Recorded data
**********
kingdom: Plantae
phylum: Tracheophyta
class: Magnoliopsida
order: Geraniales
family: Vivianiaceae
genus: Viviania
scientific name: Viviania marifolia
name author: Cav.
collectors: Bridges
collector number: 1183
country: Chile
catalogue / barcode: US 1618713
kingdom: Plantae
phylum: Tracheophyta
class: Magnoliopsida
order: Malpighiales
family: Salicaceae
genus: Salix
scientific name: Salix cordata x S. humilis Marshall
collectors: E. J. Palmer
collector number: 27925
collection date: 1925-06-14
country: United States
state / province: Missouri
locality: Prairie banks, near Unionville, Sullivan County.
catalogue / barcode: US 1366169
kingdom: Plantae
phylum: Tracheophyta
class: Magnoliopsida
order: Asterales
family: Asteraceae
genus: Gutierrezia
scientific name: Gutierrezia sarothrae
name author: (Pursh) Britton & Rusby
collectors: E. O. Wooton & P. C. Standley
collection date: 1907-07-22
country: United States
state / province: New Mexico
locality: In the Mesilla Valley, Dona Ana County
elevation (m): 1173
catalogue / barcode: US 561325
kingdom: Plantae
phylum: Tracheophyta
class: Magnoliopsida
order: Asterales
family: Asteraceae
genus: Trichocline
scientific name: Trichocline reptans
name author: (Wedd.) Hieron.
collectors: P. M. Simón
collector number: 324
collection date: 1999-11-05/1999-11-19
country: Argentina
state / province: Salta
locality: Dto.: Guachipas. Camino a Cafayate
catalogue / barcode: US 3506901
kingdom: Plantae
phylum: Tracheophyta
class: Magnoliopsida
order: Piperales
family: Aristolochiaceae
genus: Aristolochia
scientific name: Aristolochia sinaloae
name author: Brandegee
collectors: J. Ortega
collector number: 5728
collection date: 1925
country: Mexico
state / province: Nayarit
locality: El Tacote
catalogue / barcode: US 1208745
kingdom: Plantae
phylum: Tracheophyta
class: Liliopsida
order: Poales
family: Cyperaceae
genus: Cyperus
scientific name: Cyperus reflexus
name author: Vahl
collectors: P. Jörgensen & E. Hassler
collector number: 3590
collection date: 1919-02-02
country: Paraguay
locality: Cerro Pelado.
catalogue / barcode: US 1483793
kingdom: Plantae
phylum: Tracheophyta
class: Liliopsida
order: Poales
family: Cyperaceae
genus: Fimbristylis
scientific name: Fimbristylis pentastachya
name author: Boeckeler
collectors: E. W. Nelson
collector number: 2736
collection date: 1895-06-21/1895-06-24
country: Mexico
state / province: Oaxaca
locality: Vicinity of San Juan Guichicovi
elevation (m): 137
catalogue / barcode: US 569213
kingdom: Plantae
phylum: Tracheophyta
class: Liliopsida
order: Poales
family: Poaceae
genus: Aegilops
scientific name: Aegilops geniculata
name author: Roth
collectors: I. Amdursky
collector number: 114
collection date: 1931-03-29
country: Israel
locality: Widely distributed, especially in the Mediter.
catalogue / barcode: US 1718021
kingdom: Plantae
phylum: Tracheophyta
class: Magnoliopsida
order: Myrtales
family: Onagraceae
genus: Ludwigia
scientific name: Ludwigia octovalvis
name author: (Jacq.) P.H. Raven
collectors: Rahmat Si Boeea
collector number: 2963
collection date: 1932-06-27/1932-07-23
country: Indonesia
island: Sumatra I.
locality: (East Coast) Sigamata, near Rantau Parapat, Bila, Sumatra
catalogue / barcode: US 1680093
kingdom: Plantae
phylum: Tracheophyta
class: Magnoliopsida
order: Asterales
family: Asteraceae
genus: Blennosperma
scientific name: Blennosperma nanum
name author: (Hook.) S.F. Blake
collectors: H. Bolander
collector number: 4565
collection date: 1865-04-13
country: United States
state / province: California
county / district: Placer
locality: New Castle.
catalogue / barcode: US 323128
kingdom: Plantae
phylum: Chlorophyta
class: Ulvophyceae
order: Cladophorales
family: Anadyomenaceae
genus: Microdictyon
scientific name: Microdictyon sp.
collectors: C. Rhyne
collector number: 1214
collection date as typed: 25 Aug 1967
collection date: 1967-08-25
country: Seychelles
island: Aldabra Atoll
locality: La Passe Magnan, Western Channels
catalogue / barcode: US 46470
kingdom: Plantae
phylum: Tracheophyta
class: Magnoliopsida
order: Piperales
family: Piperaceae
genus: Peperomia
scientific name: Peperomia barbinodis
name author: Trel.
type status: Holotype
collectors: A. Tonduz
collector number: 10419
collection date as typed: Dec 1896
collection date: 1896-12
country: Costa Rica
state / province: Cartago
**********
**Short exercise:** Rewrite all of the records above as a two-column CSV with the header row "field" and "value". Give one row for each line, putting the field name in "field" and its entry in "value", with each in its own quoted field and any line breaks replaced by spaces.

**Exercise output:**
field,value
"kingdom:","Plantae"
"phylum:","Tracheophyta"
"class:","Magnoliopsida"
"order:","Geraniales"
"family:","Vivianiaceae"
"genus:","Viviania"
"scientific name:","Viviania marifolia"
"name author:","Cav."
"collectors:","Bridges"
"collector number:","1183"
"country:","Chile"
"catalogue / barcode:","US 1618713"
"kingdom:","Plantae"
"phylum:","Tracheophyta"
"class:","Magnoliopsida"
"order:","Malpighiales"
"family:","Salicaceae"
"genus:","Salix"
"scientific name:","Salix cordata x S. humilis Marshall"
"collectors:","E. J. Palmer"
"collector number:","27925"
"collection date:","1925-06-14"
"country:","United States"
"state / province:","Missouri"
"locality:","Prairie banks, near Unionville, Sullivan County."
"catalogue / barcode:","US 1366169"
"kingdom:","Plantae"
"phylum:","Tracheophyta"
"class:","Magnoliopsida"
"order:","Asterales"
"family:","Asteraceae"
"genus:","Gutierrezia"
"scientific name:","Gutierrezia sarothrae"
"name author:","(Pursh) Britton & Rusby"
"collectors:","E. O. Wooton & P. C. Standley"
"collection date:","1907-07-22"
"country:","United States"
"state / province:","New Mexico"
"locality:","In the Mesilla Valley, Dona Ana County"
"elevation (m):","1173"
"catalogue / barcode:","US 561325"
"kingdom:","Plantae"
"phylum:","Tracheophyta"
"class:","Magnoliopsida"
"order:","Asterales"
"family:","Asteraceae"
"genus:","Trichocline"
"scientific name:","Trichocline reptans"
"name author:","(Wedd.) Hieron."
"collectors:","P. M. Simón"
"collector number:","324"
"collection date:","1999-11-05/1999-11-19"
"country:","Argentina"
"state / province:","Salta"
"locality:","Dto.: Guachipas. Camino a Cafayate"
"catalogue / barcode:","US 3506901"
"kingdom:","Plantae"
"phylum:","Tracheophyta"
"class:","Magnoliopsida"
"order:","Piperales"
"family:","Aristolochiaceae"
"genus:","Aristolochia"
"scientific name:","Aristolochia sinaloae"
"name author:","Brandegee"
"collectors:","J. Ortega"
"collector number:","5728"
"collection date:","1925"
"country:","Mexico"
"state / province:","Nayarit"
"locality:","El Tacote"
"catalogue / barcode:","US 1208745"
"kingdom:","Plantae"
"phylum:","Tracheophyta"
"class:","Liliopsida"
"order:","Poales"
"family:","Cyperaceae"
"genus:","Cyperus"
"scientific name:","Cyperus reflexus"
"name author:","Vahl"
"collectors:","P. Jörgensen & E. Hassler"
"collector number:","3590"
"collection date:","1919-02-02"
"country:","Paraguay"
"locality:","Cerro Pelado."
"catalogue / barcode:","US 1483793"
"kingdom:","Plantae"
"phylum:","Tracheophyta"
"class:","Liliopsida"
"order:","Poales"
"family:","Cyperaceae"
"genus:","Fimbristylis"
"scientific name:","Fimbristylis pentastachya"
"name author:","Boeckeler"
"collectors:","E. W. Nelson"
"collector number:","2736"
"collection date:","1895-06-21/1895-06-24"
"country:","Mexico"
"state / province:","Oaxaca"
"locality:","Vicinity of San Juan Guichicovi"
"elevation (m):","137"
"catalogue / barcode:","US 569213"
"kingdom:","Plantae"
"phylum:","Tracheophyta"
"class:","Liliopsida"
"order:","Poales"
"family:","Poaceae"
"genus:","Aegilops"
"scientific name:","Aegilops geniculata"
"name author:","Roth"
"collectors:","I. Amdursky"
"collector number:","114"
"collection date:","1931-03-29"
"country:","Israel"
"locality:","Widely distributed, especially in the Mediter."
"catalogue / barcode:","US 1718021"
"kingdom:","Plantae"
"phylum:","Tracheophyta"
"class:","Magnoliopsida"
"order:","Myrtales"
"family:","Onagraceae"
"genus:","Ludwigia"
"scientific name:","Ludwigia octovalvis"
"name author:","(Jacq.) P.H. Raven"
"collectors:","Rahmat Si Boeea"
"collector number:","2963"
"collection date:","1932-06-27/1932-07-23"
"country:","Indonesia"
"island:","Sumatra I."
"locality:","(East Coast) Sigamata, near Rantau Parapat, Bila, Sumatra"
"catalogue / barcode:","US 1680093"
"kingdom:","Plantae"
"phylum:","Tracheophyta"
"class:","Magnoliopsida"
"order:","Asterales"
"family:","Asteraceae"
"genus:","Blennosperma"
"scientific name:","Blennosperma nanum"
"name author:","(Hook.) S.F. Blake"
"collectors:","H. Bolander"
"collector number:","4565"
"collection date:","1865-04-13"
"country:","United States"
"state / province:","California"
"county / district:","Placer"
"locality:","New Castle."
"catalogue / barcode:","US 323128"
"kingdom:","Plantae"
"phylum:","Chlorophyta"
"class:","Ulvophyceae"
"order:","Cladophorales"
"family:","Anadyomenaceae"
"genus:","Microdictyon"
"scientific name:","Microdictyon sp."
"collectors:","C. Rhyne"
"collector number:","1214"
"collection date as typed:","25 Aug 1967"
"collection date:","1967-08-25"
"country:","Seychelles"
"island:","Aldabra Atoll"
"locality:","La Passe Magnan, Western Channels"
"catalogue / barcode:","US 46470"
"kingdom:","Plantae"
"phylum:","Tracheophyta"
"class:","Magnoliopsida"
"order:","Piperales"
"family:","Piperaceae"
"genus:","Peperomia"
"scientific name:","Peperomia barbinodis"
"name author:","Trel."
"type status:","Holotype"
"collectors:","A. Tonduz"
"collector number:","10419"
"collection date as typed:","Dec 1896"
"collection date:","1896-12"
"country:","Costa Rica"
"state / province:","Cartago"